I think the TOS URI mechanism should be preserved, and the specification
should be changed to state that if no new act of assent is required,
the URI stored in a registration should be updated to match it
automatically.

> I think this may be where we are not understanding each other. This is
> not the main problem I am trying to fix. I'm trying to fix:
> 
>  1. Registration is a two-step process, when it only needs to be one.
>  2. Accounts can be created without agreeing to terms, which creates an
> unnecessary indeterminate state.
Agreed; fixing this seems desirable.

>  3. The protocol hints at the idea that the client could post new terms
> of service URLs to the registration object, without specifying anything
> about when it is permissible, when it is required, or what actions the
> server should take on update.
>  4. Similarly, the protocol doesn't make clear whether the server should
> automatically update the terms of service URL stored in the registration
> object.
My reading of the -02 spec is that a client must resubmit assent with
the new URI if it ceases to match the advertised URI.

> 
> Some of the problems we saw:
>  - Clients that expected the terms of service URL in existing
> registration objects to match the current directory, and failing if not.
>  - Clients attempting to POST the new terms of service URL to update
> their registration object, even though that was unnecessary and
> unsupported by Boulder at the time. We added support to un-break these
> clients.
I certainly think not accepting agreement update would have been out of
compliance, even if it was actually unnecessary:

  If the server wishes to present the client with terms under which the
  ACME service is to be used, it MUST indicate the URI where such terms
  can be accessed in a Link header with link relation "terms-of- service".
  As noted above, the client may indicate its agreement with these terms
  by updating its registration to include the "agreement" field, with the
  terms URI as its value.  When these terms change in a way that requires
  an agreement update, the server MUST use a different URI in the Link
  header.

> Very specifically, I am trying to make life easier for clients that
> hardcode the agreement URL.
How can hardcoding the URL ever be legitimate?

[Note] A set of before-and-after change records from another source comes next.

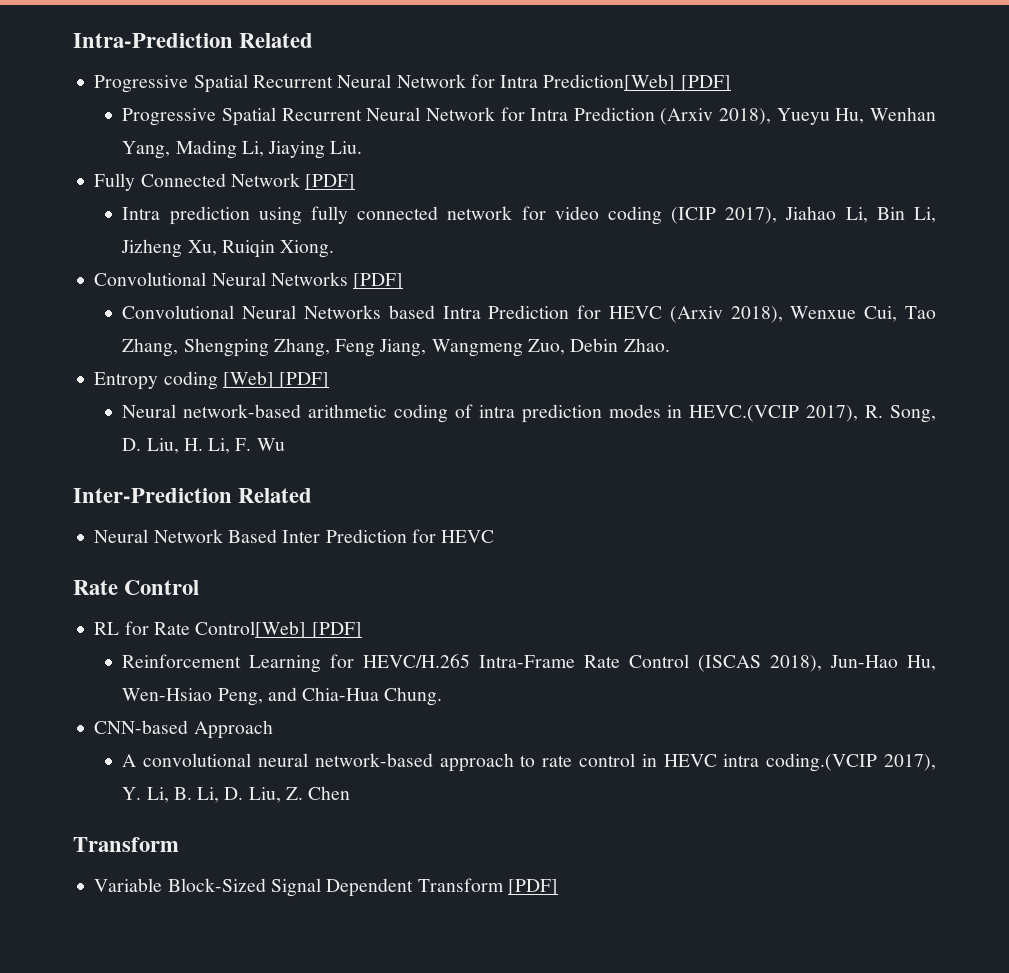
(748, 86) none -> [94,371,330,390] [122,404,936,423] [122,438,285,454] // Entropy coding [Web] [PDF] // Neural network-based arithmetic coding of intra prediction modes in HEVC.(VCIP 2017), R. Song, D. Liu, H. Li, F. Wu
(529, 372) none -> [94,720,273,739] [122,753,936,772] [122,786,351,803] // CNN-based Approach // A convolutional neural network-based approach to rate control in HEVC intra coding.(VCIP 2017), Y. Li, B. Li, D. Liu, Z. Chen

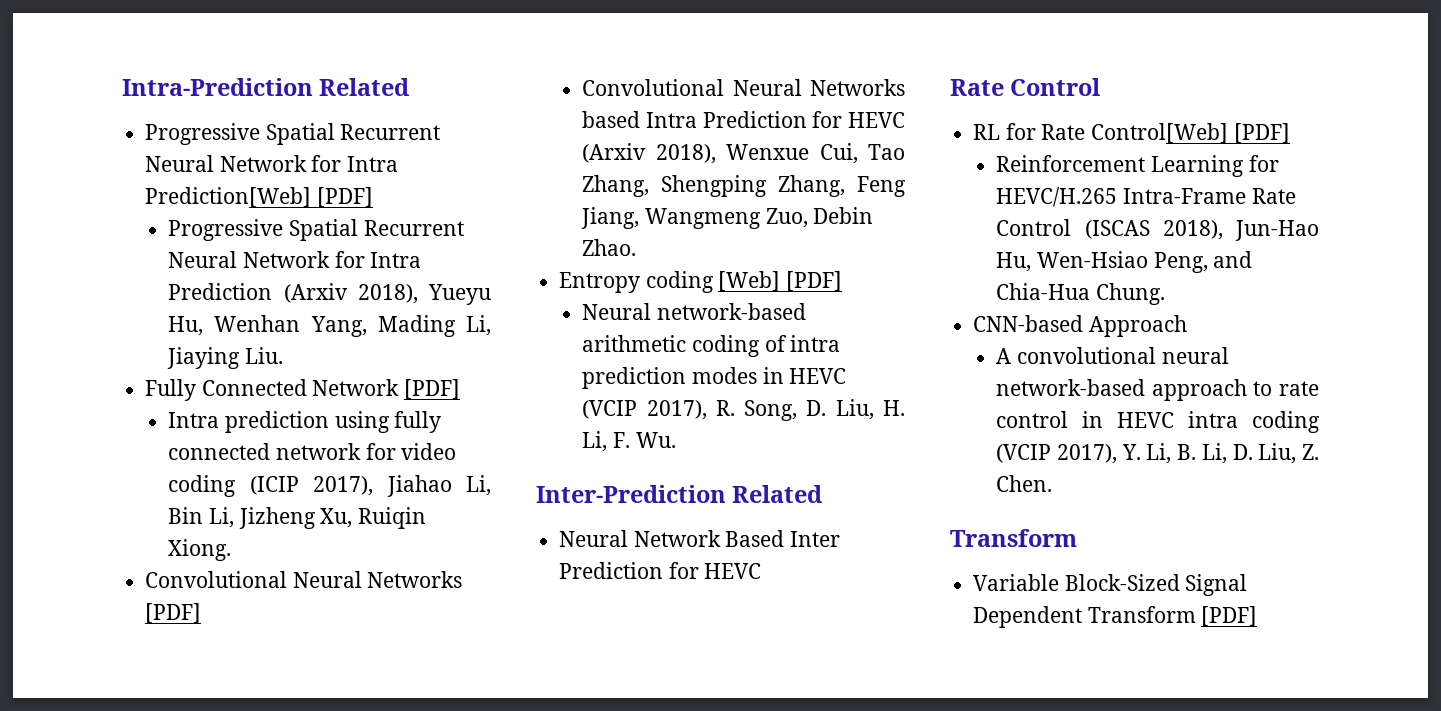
[689,405,800,422] HEVC.(VCIP -> [789,368,847,384] [582,400,638,419] HEVC (VCIP
[256,438,285,451] Wu -> [635,432,676,448] Wu.
[766,753,878,772] coding.(VCIP -> [1252,411,1320,433] [996,444,1052,463] coding (VCIP
[308,786,351,800] Chen -> [996,475,1053,492] Chen.

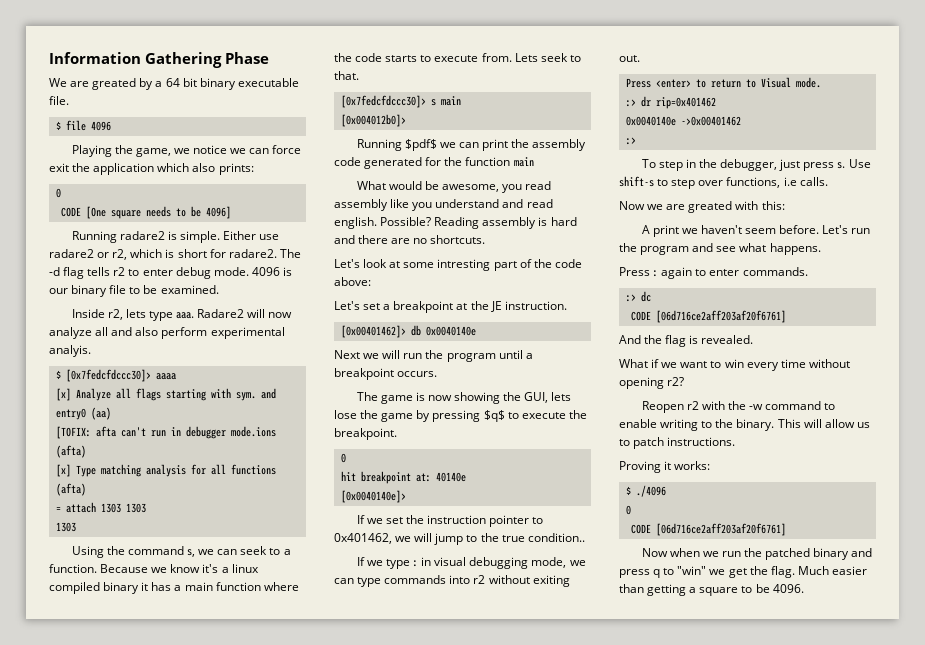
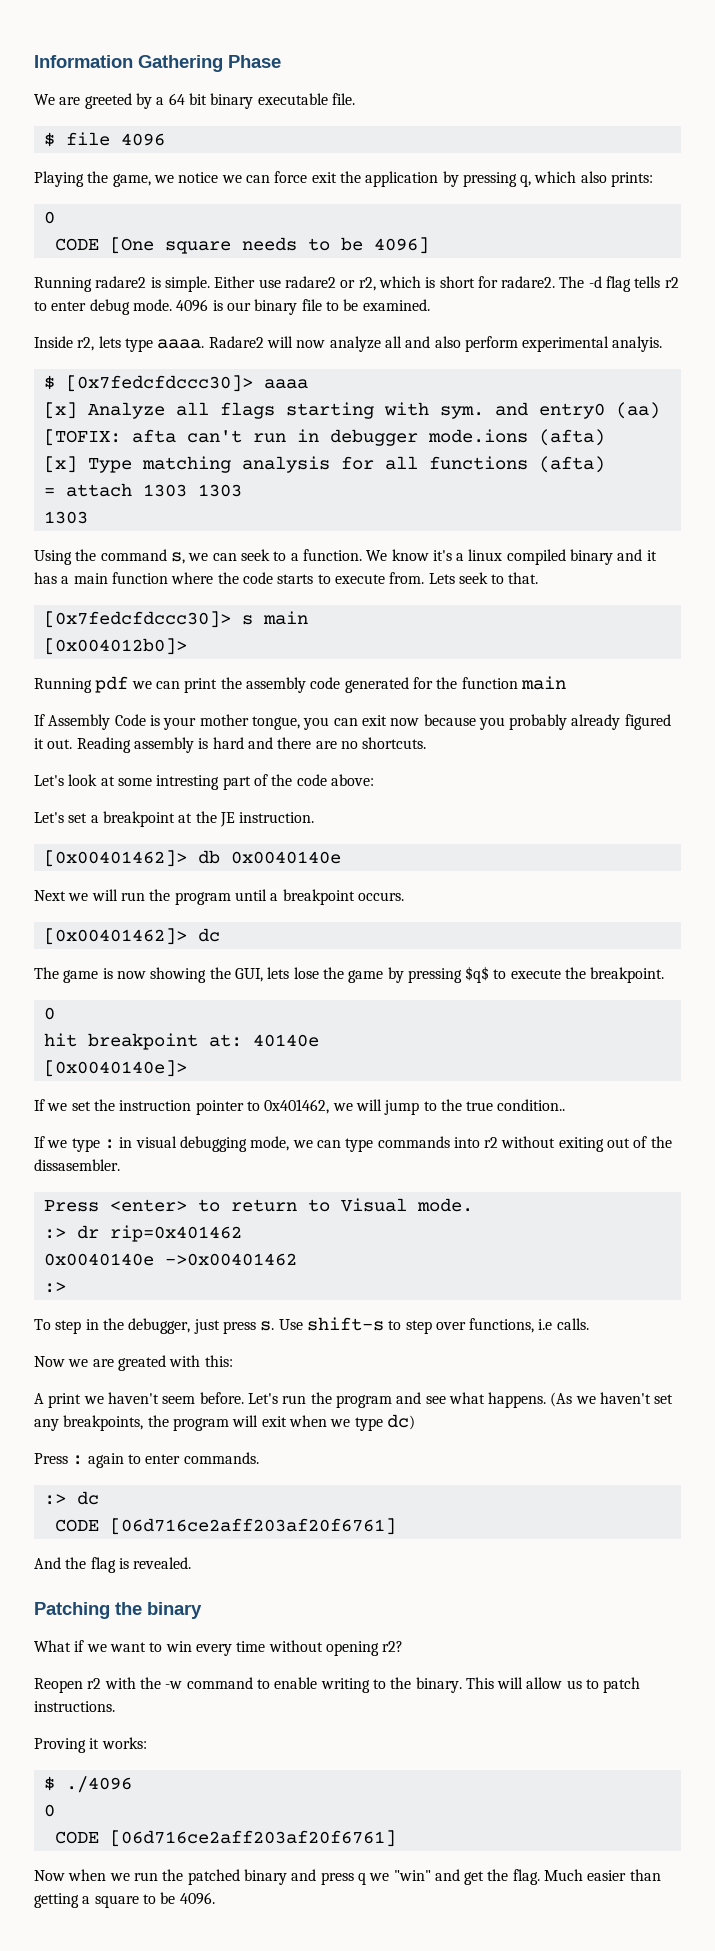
[92,78,137,90] greated -> [84,93,132,109] greeted
(155, 169) none -> [442,171,532,187] by pressing q,
[176,312,195,319] aaa. -> [157,339,205,349] aaaa.
[100,564,168,573] Because we -> [366,550,388,561] We
(140, 588) none -> [617,549,643,561] and
[404,139,437,151] $pdf$ -> [95,676,129,693] pdf
[356,181,552,193] [334,199,553,211] [334,217,432,229] What would be awesome, you read assembly like you understand and read english. Possible? -> [34,714,671,730] [34,738,73,749] If Assembly Code is your mother tongue, you can exit now because you probably already figured it out.
(438, 374) none -> [43,928,220,945] // [0x00401462]> dc
[619,55,640,62] out. -> [607,1136,672,1148] [34,1159,120,1171] out of the dissasembler.
(821, 249) none -> [550,1392,674,1407] [34,1414,415,1431] (As we haven't set any breakpoints, the program will exit when we type dc)
(754, 339) none -> [34,1602,202,1619] // Patching the binary
[663,566,726,575] to "win" we -> [369,1869,460,1881] we "win" and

You've also mentioned that agreement URI updates can never be automated,
so having an in-band mechanism for agreement *update* (as opposed to
initial assent at registration time) is pointless, but this isn't true.
If a client user is informed of a new URI before it is deployed via an
out-of-band channel, they may be able to configure their clients ahead
of time to recognise and assent to it whenever they do see it. This
could be automated if a large number of client instances are used; the
only non-automatable work is a per-URI human-triggered approval.